(RECORD EXCERPTS Opens)

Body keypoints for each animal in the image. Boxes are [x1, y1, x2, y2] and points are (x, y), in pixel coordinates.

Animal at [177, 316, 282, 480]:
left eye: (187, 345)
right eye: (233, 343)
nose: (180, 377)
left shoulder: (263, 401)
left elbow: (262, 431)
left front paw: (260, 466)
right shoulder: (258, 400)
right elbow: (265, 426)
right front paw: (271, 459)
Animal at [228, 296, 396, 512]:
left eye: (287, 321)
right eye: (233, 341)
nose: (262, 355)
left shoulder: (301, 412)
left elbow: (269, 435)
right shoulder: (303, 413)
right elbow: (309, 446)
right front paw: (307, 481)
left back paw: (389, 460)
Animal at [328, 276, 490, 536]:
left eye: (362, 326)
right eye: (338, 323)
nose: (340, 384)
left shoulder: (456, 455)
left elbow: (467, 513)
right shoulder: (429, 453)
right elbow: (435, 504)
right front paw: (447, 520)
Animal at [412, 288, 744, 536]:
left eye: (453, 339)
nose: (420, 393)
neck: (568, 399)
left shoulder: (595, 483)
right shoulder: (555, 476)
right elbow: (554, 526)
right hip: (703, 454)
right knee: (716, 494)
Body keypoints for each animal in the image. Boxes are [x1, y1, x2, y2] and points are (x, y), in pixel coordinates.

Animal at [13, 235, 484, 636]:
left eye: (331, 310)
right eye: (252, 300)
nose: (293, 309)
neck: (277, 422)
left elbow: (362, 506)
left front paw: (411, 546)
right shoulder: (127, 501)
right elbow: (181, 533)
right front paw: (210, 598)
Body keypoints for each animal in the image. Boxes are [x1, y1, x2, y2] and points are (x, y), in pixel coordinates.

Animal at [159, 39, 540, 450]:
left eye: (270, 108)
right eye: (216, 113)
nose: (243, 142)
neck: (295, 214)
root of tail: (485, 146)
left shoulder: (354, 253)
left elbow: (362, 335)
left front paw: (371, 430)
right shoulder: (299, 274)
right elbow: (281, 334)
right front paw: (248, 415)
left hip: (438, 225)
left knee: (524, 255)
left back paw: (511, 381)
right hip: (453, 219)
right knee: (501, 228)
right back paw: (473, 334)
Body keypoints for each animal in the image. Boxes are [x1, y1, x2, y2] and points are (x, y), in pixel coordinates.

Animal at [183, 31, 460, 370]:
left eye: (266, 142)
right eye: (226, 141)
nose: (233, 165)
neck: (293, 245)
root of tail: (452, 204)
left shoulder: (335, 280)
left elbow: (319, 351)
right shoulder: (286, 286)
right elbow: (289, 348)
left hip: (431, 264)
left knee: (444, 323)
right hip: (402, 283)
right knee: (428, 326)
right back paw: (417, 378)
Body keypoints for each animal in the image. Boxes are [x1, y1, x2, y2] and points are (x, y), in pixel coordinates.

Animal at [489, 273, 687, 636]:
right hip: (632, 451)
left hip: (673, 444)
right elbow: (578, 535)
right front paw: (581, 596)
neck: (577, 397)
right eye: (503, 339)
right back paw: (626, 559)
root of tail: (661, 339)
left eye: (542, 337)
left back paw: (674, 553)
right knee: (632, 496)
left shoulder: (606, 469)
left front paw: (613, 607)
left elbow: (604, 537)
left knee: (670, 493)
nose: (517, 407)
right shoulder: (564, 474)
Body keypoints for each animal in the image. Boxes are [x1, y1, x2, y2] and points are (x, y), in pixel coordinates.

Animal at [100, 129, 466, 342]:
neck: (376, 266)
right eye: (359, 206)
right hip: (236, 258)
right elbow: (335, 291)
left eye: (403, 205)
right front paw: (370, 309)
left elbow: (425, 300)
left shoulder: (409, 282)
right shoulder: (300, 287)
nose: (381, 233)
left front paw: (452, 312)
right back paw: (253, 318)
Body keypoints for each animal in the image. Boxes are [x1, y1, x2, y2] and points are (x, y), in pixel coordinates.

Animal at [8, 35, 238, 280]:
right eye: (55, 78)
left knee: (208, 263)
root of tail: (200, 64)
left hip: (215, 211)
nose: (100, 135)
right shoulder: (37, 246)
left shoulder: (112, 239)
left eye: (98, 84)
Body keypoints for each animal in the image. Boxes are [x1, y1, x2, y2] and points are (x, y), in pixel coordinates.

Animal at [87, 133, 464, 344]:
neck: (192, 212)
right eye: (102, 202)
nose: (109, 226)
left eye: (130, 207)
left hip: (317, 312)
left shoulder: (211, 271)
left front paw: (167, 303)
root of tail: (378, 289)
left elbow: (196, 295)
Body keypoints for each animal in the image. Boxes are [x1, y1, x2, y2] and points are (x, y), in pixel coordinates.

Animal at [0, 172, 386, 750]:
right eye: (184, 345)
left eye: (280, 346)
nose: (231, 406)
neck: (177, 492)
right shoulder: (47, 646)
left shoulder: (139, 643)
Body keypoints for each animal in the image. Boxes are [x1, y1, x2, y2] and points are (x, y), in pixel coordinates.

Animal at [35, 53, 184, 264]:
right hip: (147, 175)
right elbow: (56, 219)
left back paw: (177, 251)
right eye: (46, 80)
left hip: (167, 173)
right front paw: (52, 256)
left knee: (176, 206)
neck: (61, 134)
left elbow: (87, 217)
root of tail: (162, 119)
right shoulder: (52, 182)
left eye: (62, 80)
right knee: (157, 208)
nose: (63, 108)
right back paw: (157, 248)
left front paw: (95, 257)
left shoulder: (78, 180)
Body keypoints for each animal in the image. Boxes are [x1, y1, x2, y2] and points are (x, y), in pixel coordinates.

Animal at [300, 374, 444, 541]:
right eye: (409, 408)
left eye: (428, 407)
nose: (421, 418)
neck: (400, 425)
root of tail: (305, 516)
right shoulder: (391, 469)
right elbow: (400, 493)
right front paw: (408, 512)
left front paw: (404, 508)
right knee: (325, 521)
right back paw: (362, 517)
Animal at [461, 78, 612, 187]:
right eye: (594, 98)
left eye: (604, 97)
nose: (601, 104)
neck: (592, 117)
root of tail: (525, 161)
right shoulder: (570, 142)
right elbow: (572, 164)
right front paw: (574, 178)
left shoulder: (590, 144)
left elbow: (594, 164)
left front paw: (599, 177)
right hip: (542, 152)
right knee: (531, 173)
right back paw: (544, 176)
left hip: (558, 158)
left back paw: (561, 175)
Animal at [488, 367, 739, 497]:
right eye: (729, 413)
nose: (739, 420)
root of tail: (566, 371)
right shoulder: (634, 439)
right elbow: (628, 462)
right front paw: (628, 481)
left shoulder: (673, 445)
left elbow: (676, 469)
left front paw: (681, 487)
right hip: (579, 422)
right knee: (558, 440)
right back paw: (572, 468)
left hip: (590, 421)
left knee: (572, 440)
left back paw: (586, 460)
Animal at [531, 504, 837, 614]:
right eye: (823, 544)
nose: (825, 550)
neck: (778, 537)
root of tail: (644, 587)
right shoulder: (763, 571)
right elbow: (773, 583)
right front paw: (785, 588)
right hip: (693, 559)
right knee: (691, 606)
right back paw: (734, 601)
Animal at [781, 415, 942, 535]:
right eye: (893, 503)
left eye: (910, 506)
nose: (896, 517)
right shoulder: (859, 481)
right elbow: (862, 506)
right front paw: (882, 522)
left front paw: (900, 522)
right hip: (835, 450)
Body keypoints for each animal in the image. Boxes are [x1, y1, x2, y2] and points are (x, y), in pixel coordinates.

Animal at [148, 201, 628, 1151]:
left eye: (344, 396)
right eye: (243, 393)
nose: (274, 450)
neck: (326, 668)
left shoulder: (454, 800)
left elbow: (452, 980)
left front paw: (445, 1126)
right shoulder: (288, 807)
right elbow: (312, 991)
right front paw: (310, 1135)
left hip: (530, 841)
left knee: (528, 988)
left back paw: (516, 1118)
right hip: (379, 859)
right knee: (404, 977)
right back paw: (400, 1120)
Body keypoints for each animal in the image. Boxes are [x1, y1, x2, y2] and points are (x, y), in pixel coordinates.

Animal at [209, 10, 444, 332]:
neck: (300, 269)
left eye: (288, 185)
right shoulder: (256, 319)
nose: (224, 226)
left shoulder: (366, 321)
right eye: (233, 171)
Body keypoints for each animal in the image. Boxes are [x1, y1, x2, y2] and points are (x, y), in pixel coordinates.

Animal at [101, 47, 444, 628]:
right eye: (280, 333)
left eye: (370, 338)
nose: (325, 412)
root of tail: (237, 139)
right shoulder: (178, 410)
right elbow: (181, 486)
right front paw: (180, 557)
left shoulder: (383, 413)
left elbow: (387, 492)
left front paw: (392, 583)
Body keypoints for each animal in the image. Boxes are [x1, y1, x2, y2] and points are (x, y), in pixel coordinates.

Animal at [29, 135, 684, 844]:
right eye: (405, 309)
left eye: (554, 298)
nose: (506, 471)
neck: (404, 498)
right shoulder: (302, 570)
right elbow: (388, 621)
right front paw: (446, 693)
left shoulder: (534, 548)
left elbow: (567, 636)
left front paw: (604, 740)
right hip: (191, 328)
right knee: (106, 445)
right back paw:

(RECORD EXCERPTS Closes)

Emit, unaltered, the lines from the top of the listing down through the line that holds "right knee: (716, 494)"; emit nothing else.

Body keypoints for each animal in the image. Boxes are [x1, y1, x2, y2] and points are (x, y), in pixel coordinates.

Animal at [177, 316, 282, 480]:
left eye: (187, 345)
right eye: (233, 343)
nose: (180, 377)
left shoulder: (263, 401)
left elbow: (262, 431)
left front paw: (260, 466)
right shoulder: (258, 400)
right elbow: (265, 426)
right front paw: (271, 459)
Animal at [228, 296, 396, 512]:
left eye: (287, 321)
right eye: (233, 341)
nose: (262, 355)
left shoulder: (301, 412)
left elbow: (269, 435)
right shoulder: (303, 413)
right elbow: (309, 446)
right front paw: (307, 481)
left back paw: (389, 460)
Animal at [328, 276, 490, 536]:
left eye: (362, 326)
right eye: (338, 323)
nose: (340, 384)
left shoulder: (456, 455)
left elbow: (467, 513)
right shoulder: (429, 453)
right elbow: (435, 504)
right front paw: (447, 520)
Animal at [412, 288, 744, 536]:
left eye: (453, 339)
nose: (420, 393)
neck: (568, 399)
left shoulder: (595, 483)
right shoulder: (555, 476)
right elbow: (554, 526)
right hip: (703, 454)
right knee: (716, 494)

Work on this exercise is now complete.